## Work to be completed
Once the data has been read, return all of it precisely as written.

## Material supplied
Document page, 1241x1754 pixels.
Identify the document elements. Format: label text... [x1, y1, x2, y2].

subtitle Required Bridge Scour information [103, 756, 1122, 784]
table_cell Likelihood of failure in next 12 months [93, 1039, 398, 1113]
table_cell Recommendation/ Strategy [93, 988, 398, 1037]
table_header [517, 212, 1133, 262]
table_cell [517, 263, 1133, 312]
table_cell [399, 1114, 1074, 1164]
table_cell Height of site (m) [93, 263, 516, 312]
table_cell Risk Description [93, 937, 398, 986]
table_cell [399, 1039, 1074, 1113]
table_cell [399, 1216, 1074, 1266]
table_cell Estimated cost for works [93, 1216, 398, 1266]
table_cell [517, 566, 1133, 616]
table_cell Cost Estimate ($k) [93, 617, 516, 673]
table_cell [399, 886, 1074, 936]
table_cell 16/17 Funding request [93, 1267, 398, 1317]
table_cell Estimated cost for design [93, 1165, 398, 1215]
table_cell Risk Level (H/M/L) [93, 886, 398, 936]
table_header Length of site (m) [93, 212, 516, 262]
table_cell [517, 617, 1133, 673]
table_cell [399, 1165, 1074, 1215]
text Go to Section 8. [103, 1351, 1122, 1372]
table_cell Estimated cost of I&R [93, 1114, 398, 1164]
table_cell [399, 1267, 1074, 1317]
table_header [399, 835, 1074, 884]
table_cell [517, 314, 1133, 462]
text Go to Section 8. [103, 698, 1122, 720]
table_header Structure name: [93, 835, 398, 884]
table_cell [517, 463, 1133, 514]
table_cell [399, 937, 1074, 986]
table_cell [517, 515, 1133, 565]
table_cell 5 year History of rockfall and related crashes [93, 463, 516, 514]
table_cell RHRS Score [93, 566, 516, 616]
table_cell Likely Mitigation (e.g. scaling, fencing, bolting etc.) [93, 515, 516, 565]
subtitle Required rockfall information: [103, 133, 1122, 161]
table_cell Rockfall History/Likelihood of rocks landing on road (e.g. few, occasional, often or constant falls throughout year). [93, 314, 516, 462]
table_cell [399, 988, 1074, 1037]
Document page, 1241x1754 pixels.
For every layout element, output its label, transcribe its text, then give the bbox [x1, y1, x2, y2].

## Answer section
Document page, 1241x1754 pixels.
Identify the document elements. Format: label text... [x1, y1, x2, y2].

subtitle Required Bridge Scour information [103, 756, 1122, 784]
table_cell Likelihood of failure in next 12 months [93, 1039, 398, 1113]
table_cell Recommendation/ Strategy [93, 988, 398, 1037]
table_header [517, 212, 1133, 262]
table_cell [517, 263, 1133, 312]
table_cell [399, 1114, 1074, 1164]
table_cell Height of site (m) [93, 263, 516, 312]
table_cell Risk Description [93, 937, 398, 986]
table_cell [399, 1039, 1074, 1113]
table_cell [399, 1216, 1074, 1266]
table_cell Estimated cost for works [93, 1216, 398, 1266]
table_cell [517, 566, 1133, 616]
table_cell Cost Estimate ($k) [93, 617, 516, 673]
table_cell [399, 886, 1074, 936]
table_cell 16/17 Funding request [93, 1267, 398, 1317]
table_cell Estimated cost for design [93, 1165, 398, 1215]
table_cell Risk Level (H/M/L) [93, 886, 398, 936]
table_header Length of site (m) [93, 212, 516, 262]
table_cell [517, 617, 1133, 673]
table_cell [399, 1165, 1074, 1215]
text Go to Section 8. [103, 1351, 1122, 1372]
table_cell Estimated cost of I&R [93, 1114, 398, 1164]
table_cell [399, 1267, 1074, 1317]
table_header [399, 835, 1074, 884]
table_cell [517, 314, 1133, 462]
text Go to Section 8. [103, 698, 1122, 720]
table_header Structure name: [93, 835, 398, 884]
table_cell [517, 463, 1133, 514]
table_cell [399, 937, 1074, 986]
table_cell [517, 515, 1133, 565]
table_cell 5 year History of rockfall and related crashes [93, 463, 516, 514]
table_cell RHRS Score [93, 566, 516, 616]
table_cell Likely Mitigation (e.g. scaling, fencing, bolting etc.) [93, 515, 516, 565]
subtitle Required rockfall information: [103, 133, 1122, 161]
table_cell Rockfall History/Likelihood of rocks landing on road (e.g. few, occasional, often or constant falls throughout year). [93, 314, 516, 462]
table_cell [399, 988, 1074, 1037]
Document page, 1241x1754 pixels.
For every layout element, output its label, transcribe its text, then give the bbox [x1, y1, x2, y2].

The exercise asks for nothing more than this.